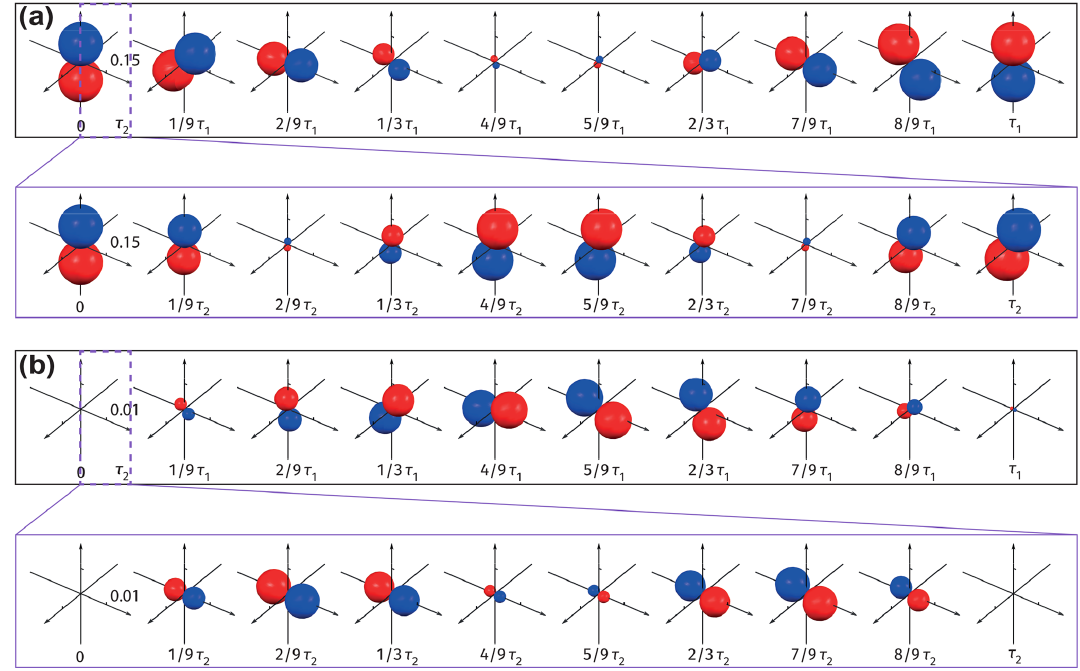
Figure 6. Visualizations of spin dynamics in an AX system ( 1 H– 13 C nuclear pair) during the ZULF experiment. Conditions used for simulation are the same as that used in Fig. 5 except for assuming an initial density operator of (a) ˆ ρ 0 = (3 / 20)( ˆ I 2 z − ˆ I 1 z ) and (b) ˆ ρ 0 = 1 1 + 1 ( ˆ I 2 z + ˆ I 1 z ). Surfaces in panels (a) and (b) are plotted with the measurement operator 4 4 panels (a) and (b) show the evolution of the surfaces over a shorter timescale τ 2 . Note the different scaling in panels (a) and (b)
* * *
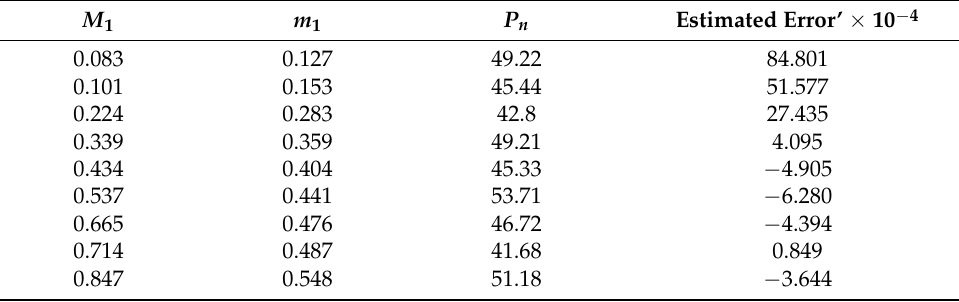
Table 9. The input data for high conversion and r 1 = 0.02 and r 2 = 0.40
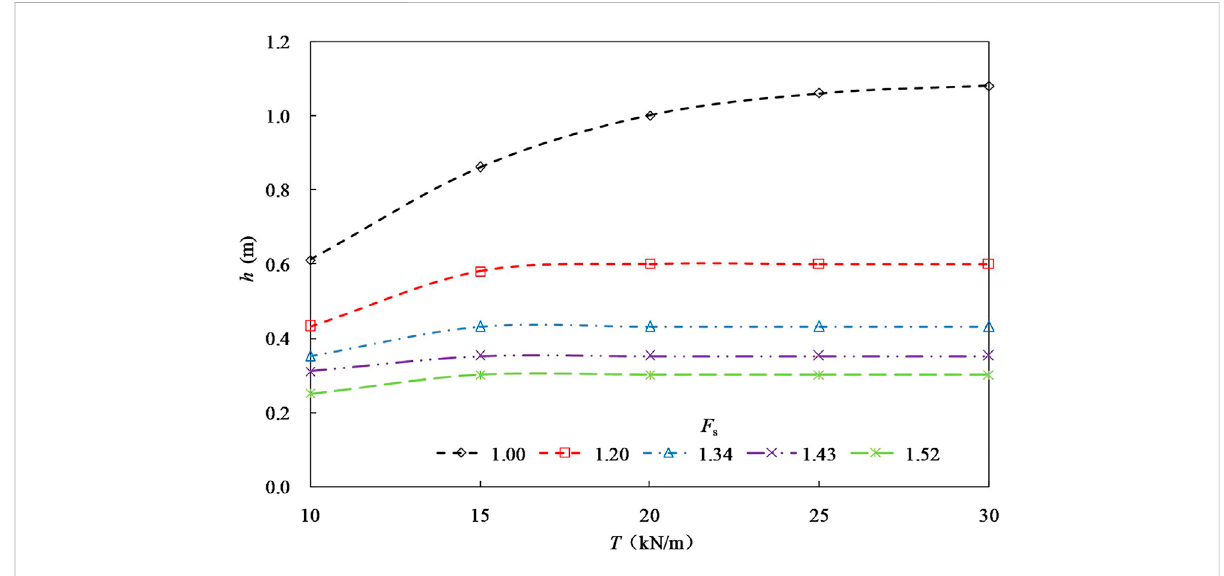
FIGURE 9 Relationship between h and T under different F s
* * *
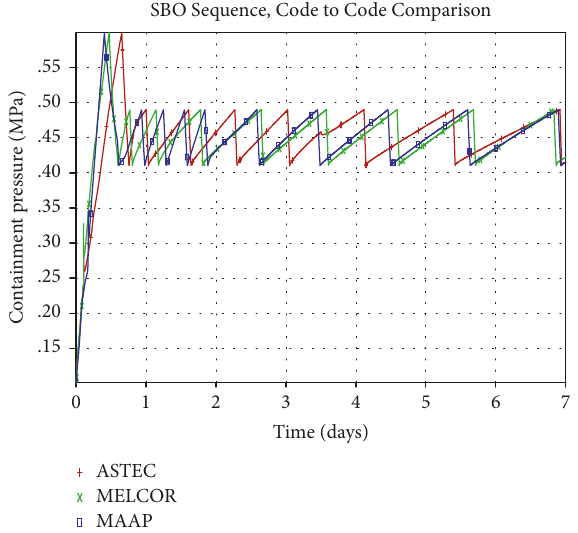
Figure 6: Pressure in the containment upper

ABOUT THIS TASK
Search the records above for "different" and copy every line that has it.

TASK SOLUTION
Figure 6. Visualizations of spin dynamics in an AX system ( 1 H– 13 C nuclear pair) during the ZULF experiment. Conditions used for simulation are the same as that used in Fig. 5 except for assuming an initial density operator of (a) ˆ ρ 0 = (3 / 20)( ˆ I 2 z − ˆ I 1 z ) and (b) ˆ ρ 0 = 1 1 + 1 ( ˆ I 2 z + ˆ I 1 z ). Surfaces in panels (a) and (b) are plotted with the measurement operator 4 4 panels (a) and (b) show the evolution of the surfaces over a shorter timescale τ 2 . Note the different scaling in panels (a) and (b)
FIGURE 9 Relationship between h and T under different F s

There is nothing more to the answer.